Refer to Operation Looking Glass, Dead Hand, and the Samson Option.
They contain orders on what action to take if an enemy nuclear strike has destroyed the British government, and has killed or otherwise incapacitated both the prime minister and their designated “second person”, typically a high-ranking member of the Cabinet, such as the deputy prime minister or the first secretary of state, to whom the prime minister has designated the responsibility of choosing how to act, if they die in office. If the orders are carried out, the action taken could be the last official act of the British Government.
If the letters are not used during the term of the prime minister who wrote them, they are destroyed unopened after that person leaves office, so that their content remains unknown to anyone except the issuer.
A new prime minister writes a set of letters immediately after taking office and being told by the chief of the Defence Staff “precisely what damage a Trident missile could cause”. The documents are then delivered to the submarines in sealed envelopes, and the previous prime minister’s letters are destroyed without being opened.

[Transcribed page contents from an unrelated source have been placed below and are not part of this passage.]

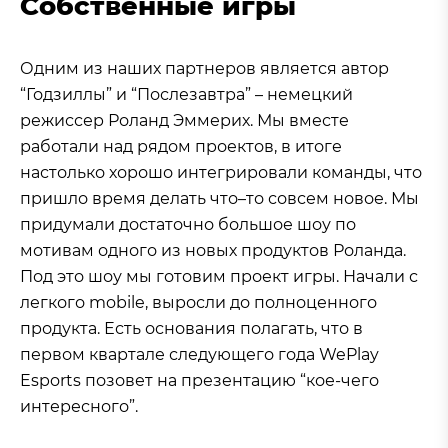
Собственные игры
Одним из наших партнеров является автор
“Годзиллы” и “Послезавтра” – немецкий
режиссер Роланд Эммерих. Мы вместе
работали над рядом проектов, в итоге
настолько хорошо интегрировали команды, что
пришло время делать что–то совсем новое. Мы
придумали достаточно большое шоу по
мотивам одного из новых продуктов Роланда.
Под это шоу мы готовим проект игры. Начали с
легкого mobile, выросли до полноценного
продукта. Есть основания полагать, что в
первом квартале следующего года WePlay
Esports позовет на презентацию “кое-чего
интересного”.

In the event of the deaths of both the prime minister and the designated alternative decision-maker as a result of a nuclear strike, the commander(s) of any nuclear submarine(s) on patrol at the time would use a series of checks to ascertain whether the letters of last resort must be opened.

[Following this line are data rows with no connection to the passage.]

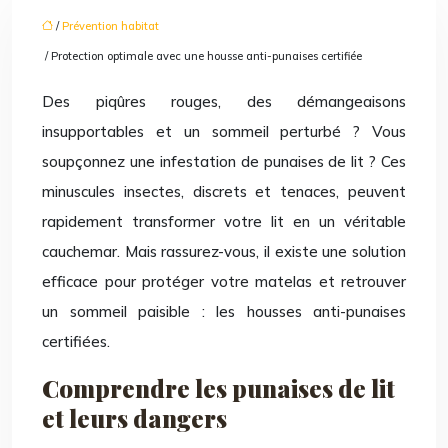
/
Prévention habitat
/ Protection optimale avec une housse anti-punaises certifiée
Des piqûres rouges, des démangeaisons
insupportables et un sommeil perturbé ? Vous
soupçonnez une infestation de punaises de lit ? Ces
minuscules insectes, discrets et tenaces, peuvent
rapidement transformer votre lit en un véritable
cauchemar. Mais rassurez-vous, il existe une solution
efficace pour protéger votre matelas et retrouver
un sommeil paisible : les housses anti-punaises
certifiées.
Comprendre les punaises de lit
et leurs dangers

According to Peter Hennessy’s book The Secret State: Whitehall and the Cold War, 1945 to 1970, the process by which a Vanguard-class submarine commander would determine if the British government continues to function includes, amongst other checks, establishing whether BBC Radio 4 continues broadcasting.
In 1983, the procedure for Polaris submarines was to open the envelopes if there was an evident nuclear attack, or if all UK naval broadcasts had ceased for four hours.
While the contents of these letters are secret, according to the December 2008 BBC Radio 4 documentary The Human Button, there were four known options given to the prime minister to include in the letters. The prime minister might instruct the submarine commander to:
- Retaliate with nuclear weapons;
- Not retaliate;
- Use their own judgement; or,
- Place the submarine under an allied country’s command, if possible. The documentary mentions Australia and the United States (US).
The Guardian reported in 2016 that the options are said to include: “Put yourself under the command of the United States, if it is still there”, “Go to Australia”, “Retaliate”, or “Use your own judgement”. The actual option chosen remains known only to the writer of the letter.
David Greig’s 2012 play The Letter of Last Resort deals with the consequences and paradoxes of the letters. The play was first staged in February 2012 as a part of a cycle of plays on “The Bomb” at the Tricycle Theatre in London, directed by Nicolas Kent, with Belinda Lang playing the role of the incoming prime minister and Simon Chandler, her advisor. The production was also seen at the Traverse Theatre in Edinburgh, for the Edinburgh Fringe later the same year. The following year it was broadcast on BBC Radio 4, with the same cast, first transmitted on 01 June 2013.
The KGB’s attempts to obtain the contents of the letters of last resort are part of the plot of the BBC Cold War spy drama The Game (2014).